Soll der Saarbrücker Distrikt Von-der-Heydt vor den Toren der Stadt ein namentliches Straßennetz erhalten, um Verwechslungen mit der Von-der-Heydt-Straße in Burbach zu verhindern? Zu diesem Thema fand vergangene Woche eine Informationsveranstaltung für Anwohnerinnen und Anwohner im Naturfreundehaus Kirschheck statt. Zur Veranstaltung hatte die Bürgermeisterin der Bezirkes West, Isolde Ries (SPD), geladen. „Es ist von einer Anwohnerin, die als Ärztin tätig ist, an uns herangetragen worden, dass es in der Vergangenheit zu Problemen gekommen ist, wenn der Rettungswagen gerufen wurde“, sagte Ries. So sei es vorgekommen, dass der Rettungswagen statt nach Von-der-Heydt in die Von-der-Heydt-Straße nach Burbach oder umgekehrt gefahren sei. Eine Anfrage bei Rettungsdienst und Feuerwehr hat laut Ries ergeben, dass es tatsächlich zu Verwechslungen gekommen ist. Daher hatte der Bezirksrat West dieses Thema diskutiert.

Die Verwechslungen rühren daher, dass der Distrikt Von-der-Heydt und die Von-der-Heydt-Straße in Burbach im selben Postleitzahlengebiet (66115) liegen. Im Distrikt selbst, der verwaltungstechnisch zu Burbach gehört, gibt es aktuell kein namentlich ausgewiesenes Straßennetz. So lautet beispielsweise die Adresse des dort ansässigen Landesamtes für Vermessung schlicht Von-der-Heydt 22, 66115 Saarbrücken.
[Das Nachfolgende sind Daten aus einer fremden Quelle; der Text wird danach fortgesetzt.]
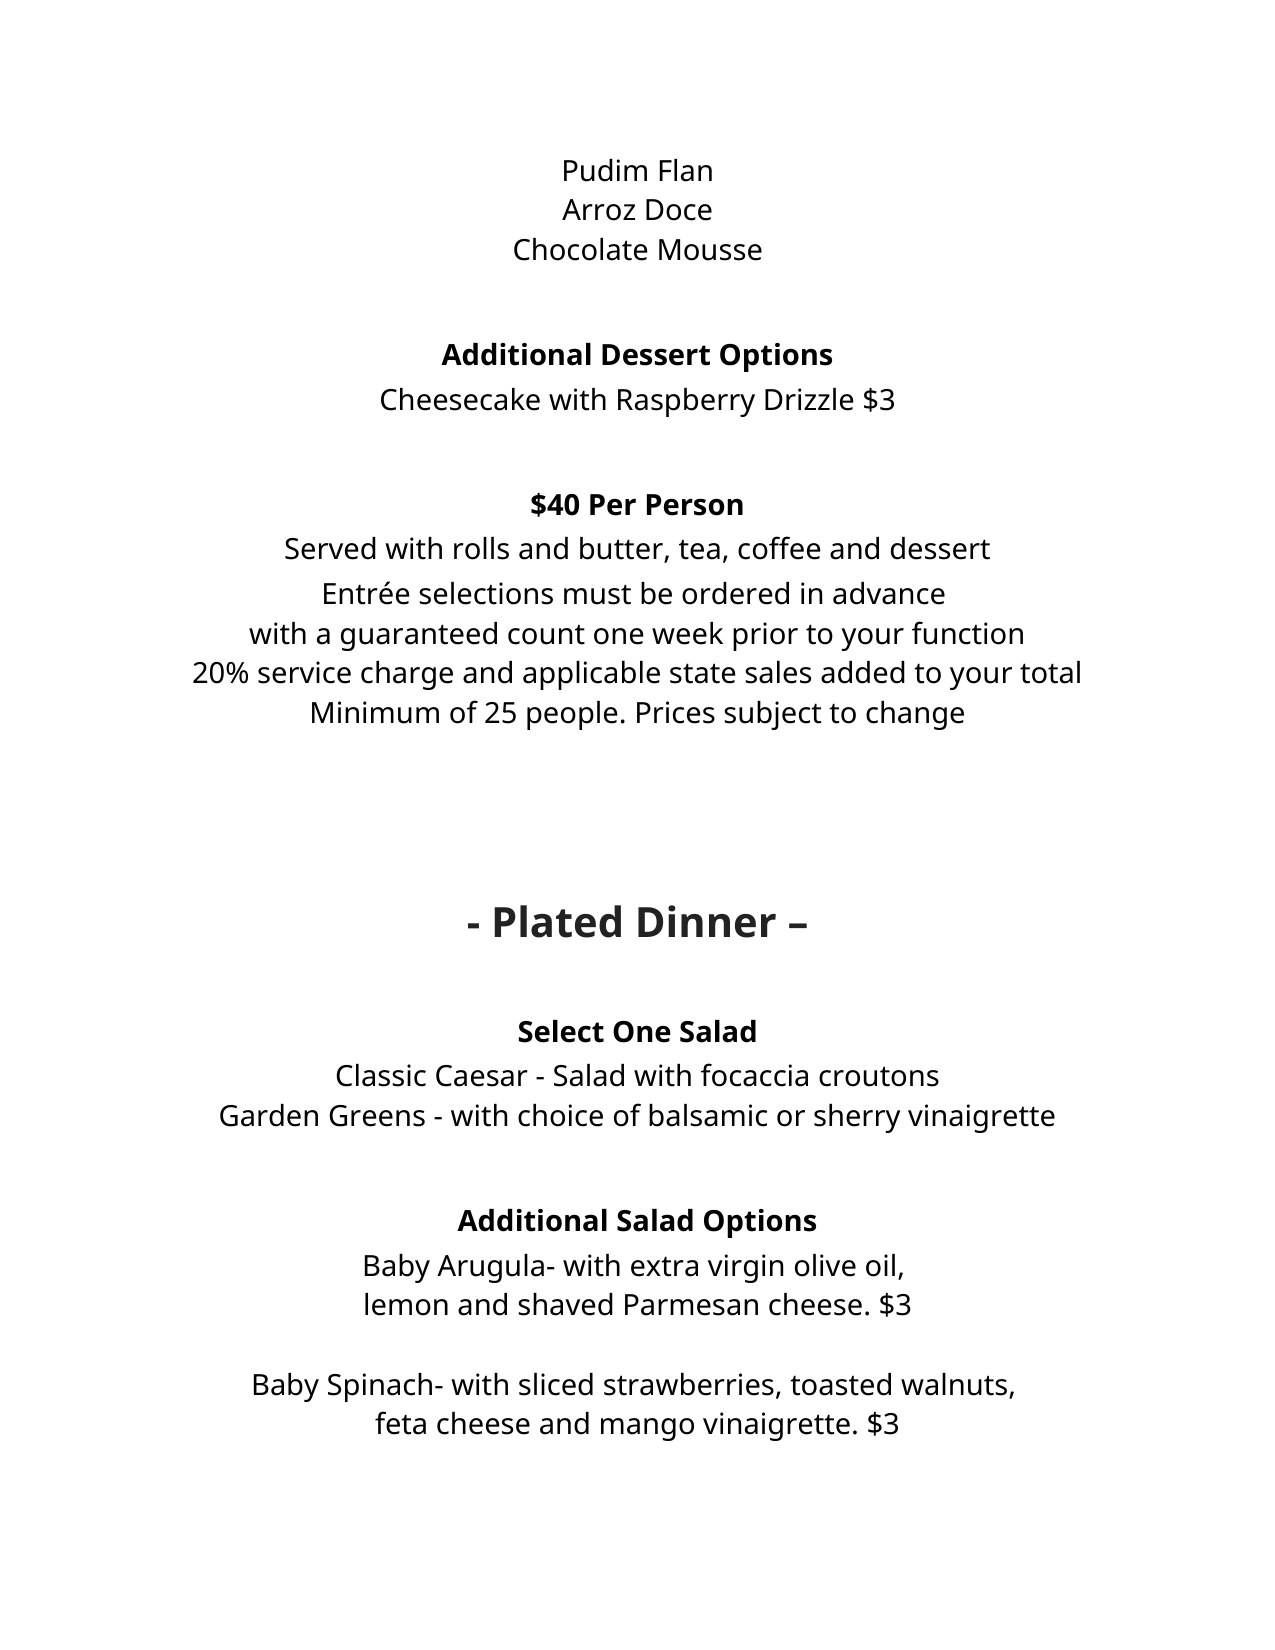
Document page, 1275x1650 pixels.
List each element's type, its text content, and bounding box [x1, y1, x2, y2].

text Served with rolls and butter, tea, coffee and dessert [150, 528, 1125, 568]
text Pudim Flan Arroz Doce Chocolate Mousse [150, 150, 1125, 269]
text Entrée selections must be ordered in advance with a guaranteed count one week prior to your function 20% service charge and applicable state sales added to your total Minimum of 25 people. Prices subject to change [150, 573, 1125, 732]
subtitle Additional Dessert Options [150, 334, 1125, 374]
subtitle Select One Salad [150, 1011, 1125, 1051]
text Cheesecake with Raspberry Drizzle $3 [150, 379, 1125, 419]
subtitle $40 Per Person [150, 484, 1125, 523]
subtitle - Plated Dinner – [150, 893, 1125, 949]
subtitle Additional Salad Options [150, 1200, 1125, 1240]
text Classic Caesar - Salad with focaccia croutons Garden Greens - with choice of balsamic or sherry vinaigrette [150, 1056, 1125, 1135]
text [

„Gerade in der Hektik eines Notfalles kann es dabei passieren, dass man etwas vergisst oder es am anderen Ende der Leitung nicht ganz korrekt ankommt“, sagte Ries. Hier wolle man daher handeln, bevor jemand zu Schaden komme, weil der Rettungswagen zu spät an der richtigen Adresse eintreffe. Man habe die Rettungsdienste bereits dafür sensibilisiert, doch es bestehe immer noch ein Risiko.

Als mögliche Lösung stellte sie die Einführung von Straßennamen zur Debatte. Dazu hatte sie den Historiker und Industriekulturexperten Delf Slotta aus Saarbrücken gebeten, einige Vorschläge zu erarbeiten. Er brachte bei der Veranstaltung unter anderem die Namen „Im Saarkohlenwald“ oder auch „Saargänger-Straße“ als mögliche Optionen ins Spiel. Beide nehmen Bezug auf die Bergbautradition in Von-der-Heydt. Eine Umbenennung des Distriktes an sich schloss Ries aus. „Der Name Von-der-Heydt bleibt“, stellte sie klar.

Die Meinungen der anwesenden Anwohnerinnen und Anwohner zum Thema lagen zum Teil weit auseinander. Während sich manche gegen eine Adressänderung aussprachen, zeigten sich andere offener dafür. Einige von ihnen konnten die Berichte über verspätete Rettungsdienste aus eigener Erfahrung nicht bestätigen, andere wiederum schon. Außerdem tauchte auch die Frage nach den möglicherweise anfallenden Kosten auf. Dazu sagte Isolde Ries: „Die Kosten für die Änderung der amtlichen Dokumente wie Personalausweis wird die Stadt Saarbrücken übernehmen.“

Ansässige Firmen blieben jedoch auf den daraus entstehenden Kosten sitzen, hielt ein Anwohner entgegen. Es trat außerdem auch die Sorge zu Tage, es könne bei einer möglichen Änderung auch ein Stück Identität in Von-der-Heydt verloren gehen. Zudem bemängelte ein anderer Anwohner, man sei erst sehr spät in das Thema einbezogen worden. Der Vorschlag aus dem Publikum, die Postleitzahl zu ändern, ist keine Alternative. Dies sei aufgrund des enormen Aufwandes und der hohen Kosten nicht möglich, sagte Ries. Als weitere Möglichkeit kam in der Diskussion die Idee auf, den Distrikt in Siedlung Von-der-Heydt umzubenennen. Die Bezirksbürgermeisterin kündigte an, diesen Vorschlag zu prüfen und betonte abschließend: „Es wird keine Entscheidung gegen den Willen der Anwohner geben. Am Ende liegt die Entscheidung bei ihnen, ob es eine Änderung gibt und wenn ja, wie sie aussieht.“ Im Oktober soll eine weitere Veranstaltung stattfinden, um die Sachlage erneut zu erörtern.